"Coal-fired power plants may need to be reopened to fill any shortcomings immediately. The Government is ready to intervene to further calm down the price of energy, should this be necessary". This was stated by the Italian Prime Minister Mario Draghi less than one month ago, within a formal Italian Chamber of Deputies’ briefing, of course related to the conflict between Russia and Ukraine.
This is not an isolated news: shortly after, around 10 March 2022, several deputies and senators of the Italian Right filed a parliamentary question aimed at the reactivation of some Italian coal mines, in order to respond adequately to the increasingly noticeable Italian energy crisis, precisely because of the Ukrainian conflict, as well as to quickly find an alternative to Russian imported gas.

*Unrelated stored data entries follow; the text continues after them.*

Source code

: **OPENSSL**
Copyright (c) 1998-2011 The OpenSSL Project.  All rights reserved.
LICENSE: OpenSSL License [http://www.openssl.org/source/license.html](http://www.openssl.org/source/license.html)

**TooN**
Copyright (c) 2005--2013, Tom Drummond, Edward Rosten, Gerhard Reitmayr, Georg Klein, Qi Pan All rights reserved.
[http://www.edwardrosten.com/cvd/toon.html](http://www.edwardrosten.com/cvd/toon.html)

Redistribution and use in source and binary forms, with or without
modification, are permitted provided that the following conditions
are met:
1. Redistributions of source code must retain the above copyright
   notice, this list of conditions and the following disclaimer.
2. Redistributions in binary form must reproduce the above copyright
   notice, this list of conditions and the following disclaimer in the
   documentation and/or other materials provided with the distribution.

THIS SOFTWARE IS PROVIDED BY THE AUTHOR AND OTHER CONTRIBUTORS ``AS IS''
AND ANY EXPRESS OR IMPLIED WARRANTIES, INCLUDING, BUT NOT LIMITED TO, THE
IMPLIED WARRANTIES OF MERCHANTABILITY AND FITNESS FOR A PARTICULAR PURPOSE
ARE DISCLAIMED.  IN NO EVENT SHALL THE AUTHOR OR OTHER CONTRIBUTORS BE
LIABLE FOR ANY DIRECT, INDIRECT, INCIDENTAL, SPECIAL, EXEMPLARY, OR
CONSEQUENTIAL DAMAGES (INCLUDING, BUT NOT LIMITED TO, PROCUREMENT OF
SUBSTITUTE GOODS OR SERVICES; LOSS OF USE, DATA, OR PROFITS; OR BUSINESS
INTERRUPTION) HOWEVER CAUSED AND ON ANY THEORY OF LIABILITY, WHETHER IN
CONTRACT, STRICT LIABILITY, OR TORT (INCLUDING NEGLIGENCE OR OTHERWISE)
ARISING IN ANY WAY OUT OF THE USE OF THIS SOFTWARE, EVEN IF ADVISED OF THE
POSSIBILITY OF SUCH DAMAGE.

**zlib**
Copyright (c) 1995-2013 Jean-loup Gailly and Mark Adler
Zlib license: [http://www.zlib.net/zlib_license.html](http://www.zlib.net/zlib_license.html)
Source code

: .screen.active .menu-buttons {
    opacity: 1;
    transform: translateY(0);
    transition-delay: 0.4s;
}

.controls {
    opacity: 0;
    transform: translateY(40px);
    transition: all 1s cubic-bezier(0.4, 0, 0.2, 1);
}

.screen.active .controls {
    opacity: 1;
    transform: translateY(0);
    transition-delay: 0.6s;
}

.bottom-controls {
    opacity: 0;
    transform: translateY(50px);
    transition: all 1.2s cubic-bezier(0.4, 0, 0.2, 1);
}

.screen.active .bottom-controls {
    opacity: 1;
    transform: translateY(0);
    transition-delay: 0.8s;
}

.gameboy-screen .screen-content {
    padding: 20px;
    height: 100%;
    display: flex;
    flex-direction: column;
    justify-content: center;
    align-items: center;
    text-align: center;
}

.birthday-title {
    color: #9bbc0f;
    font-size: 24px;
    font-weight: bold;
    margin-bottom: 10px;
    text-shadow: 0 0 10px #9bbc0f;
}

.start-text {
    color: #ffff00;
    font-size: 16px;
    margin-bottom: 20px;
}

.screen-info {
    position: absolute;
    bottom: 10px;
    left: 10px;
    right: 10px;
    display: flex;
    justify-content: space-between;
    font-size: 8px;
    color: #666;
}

What would this mean? The coal mines examined are mainly those of Sardinia: the coal mine of Monte Sinni, in Sulcis, for example.
This extraction site is technically still in operation, but the extraction is already about to end (around 2027) in line with European directives.
The formal question to our Senate aims at the recognition of the status of "Strategic Carboniferous Reserve" and, consequently, at the continuation of coal exploitation for energy purposes well beyond the constraints already in force.
Is this however a way to go?
According to the Italian trade unions and trade organizations, no, it is neither possible nor useful.
The coal reserves and mines still in operation in Italy would not be even remotely sufficient to guarantee the country's energy supply. The structural lack of innovation, new technologies, personnel, infrastructures – for mining sites that are in fact intended to be already about to be dismantled – would also make a significant increase in the quantity of coal extracted in the short term extremely unlikely.